As a high-end performance GPU AMD have chosen not to neglect the aesthetics, although the cooler design is slightly more restrictive than that of the Fury X. AMD have opted for a compact cooler with metal shroud that has a brushed aluminium finish, whilst the PCB has a matte black colouration that’s at odds with the glossy black of the Fury X.

The diminutive size and simple lines of the R9 Nano, like the Fury X before it, makes it perfect for showing off if that’s your thing. It’s also small enough for very small mITX chassis, even ones without the 120mm fan emplacement that an R9 Fury X requires, which should serve to unlock yet more compact gaming form factors similar to the AMD Quantum PC project. Expect to see many R9 Nano GPUs mounted parallel to the motherboard in some coming systems due to go on sale soon.



Other Features.

With the exception of raw performance the features of the R9 Nano effectively match those of the R9 Fury and Fury X. The reference design supports three DisplayPort connections and one HDMI 1.4 connection, and is compatible with AMD Eyefinity multi-display setups (up to 6 displays via an external adapter). Due to being HDMI 1.4 rather than 2.0 you’re limited to 4K@30Hz over HDMI, whilst Displayport 1.2 can support the more suitable 4K@60Hz standard.

As you would expect from an AMD GPU the card also supports FreeSync, Virtual Super Resolution and Frame Rate Target Control. Working together with these tools you should be able to tailor performance to any desired level following judicious adjustment of in-game settings, and as a DirectX 12 part the Nano is of course ready to get even more out of the next generation of games.

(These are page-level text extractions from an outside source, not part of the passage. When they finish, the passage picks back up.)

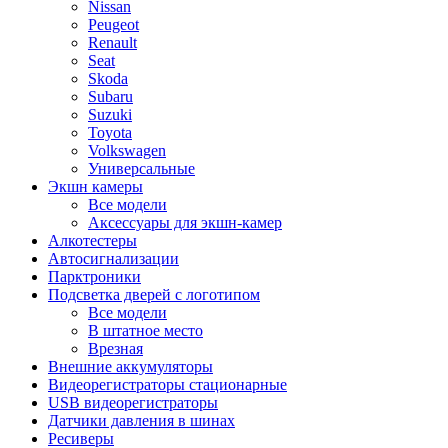
Nissan
Peugeot
Renault
Seat
Skoda
Subaru
Suzuki
Toyota
Volkswagen
Универсальные
Экшн камеры
Все модели
Аксессуары для экшн-камер
Алкотестеры
Автосигнализации
Парктроники
Подсветка дверей с логотипом
Все модели
В штатное место
Врезная
Внешние аккумуляторы
Видеорегистраторы стационарные
USB видеорегистраторы
Датчики давления в шинах
Ресиверы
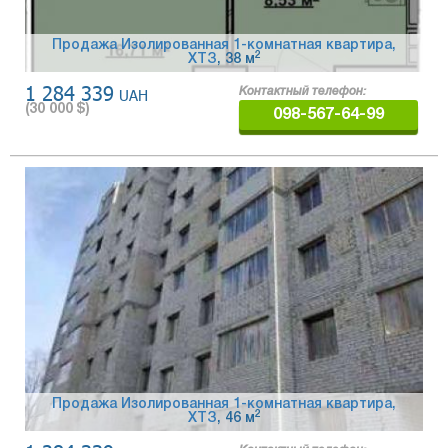
Продажа Изолированная 1-комнатная квартира,
2
ХТЗ
, 38 м
1 284 339
UAH
Контактный телефон:
(
30 000
$)
098-567-64-99
Продажа Изолированная 1-комнатная квартира,
2
ХТЗ
, 46 м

Finally, the R9 Nano does support up to 4-way Bridgeless CrossFire, so if you want to dispense with the pretence of a tiny mITX system you can assemble some remarkably complex configurations. Indeed the size and TDP of the R9 Nano almost certainly means that it will form a basis for the forthcoming dual-Fiji GPU model due later this year.

In Summary.

Until now performance GPUs have been priced and marketed according to performance, whilst aesthetic features were seen as more of a value-added factor. This trend is well and truly bucked with the Radeon R9 Nano; at an MSRP of $649 AMD are gambling that for a large number of end-users form factor will absolutely trump performance. At that price the R9 Nano ostensibly competes with AMD’s own R9 Fury X and NVIDIA’s GTX 980 Ti, both of which easily surpass it in frame rates and, some would argue, value. The exclusivity and importance that AMD have as a result placed on the Nano is reflected in it being known as a ‘2nd Flagship’, meant to sit alongside the R9 Fury X and cater to a different user base.

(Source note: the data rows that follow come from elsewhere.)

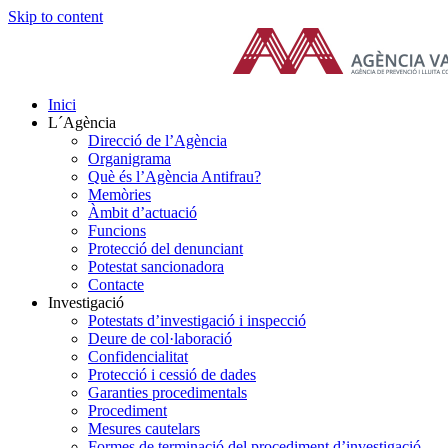
Skip to content
Inici
L´Agència
Direcció de l’Agència
Organigrama
Què és l’Agència Antifrau?
Memòries
Àmbit d’actuació
Funcions
Protecció del denunciant
Potestat sancionadora
Contacte
Investigació
Potestats d’investigació i inspecció
Deure de col·laboració
Confidencialitat
Protecció i cessió de dades
Garanties procedimentals
Procediment
Mesures cautelars
Formes de terminació del procediment d’investigació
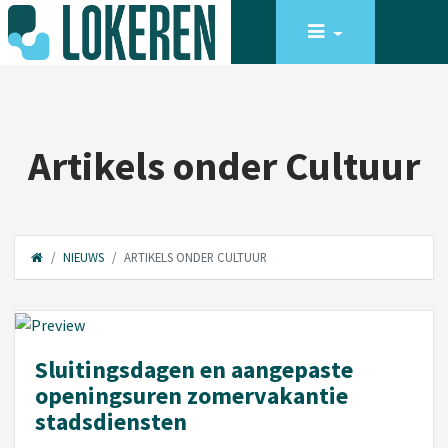
Artikels onder Cultuur
NIEUWS
ARTIKELS ONDER CULTUUR
Sluitingsdagen en aangepaste
openingsuren zomervakantie
stadsdiensten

It’s certainly true that outside of the R9 Nano truly compact performance GPUs are few and far between, but does this new GPU serve an audience all that far removed from those the R9 Fury X caters to? Certainly while there are multiple Steam Machine chassis concepts which are too restrictive for even the compact dimensions of the Fury X, never mind the 980 Ti, it’s understood that these will be a niche group within a niche rather than mainstream product range. Equally, with 1080p and 1440p benchmarks currently AWOL, is 4K gaming on such a system likely to be widespread? AMD are betting that it will.

The Radeon R9 Nano right now appears to be a pint-sized marvel, but we’ll have a fuller picture when reviews become available.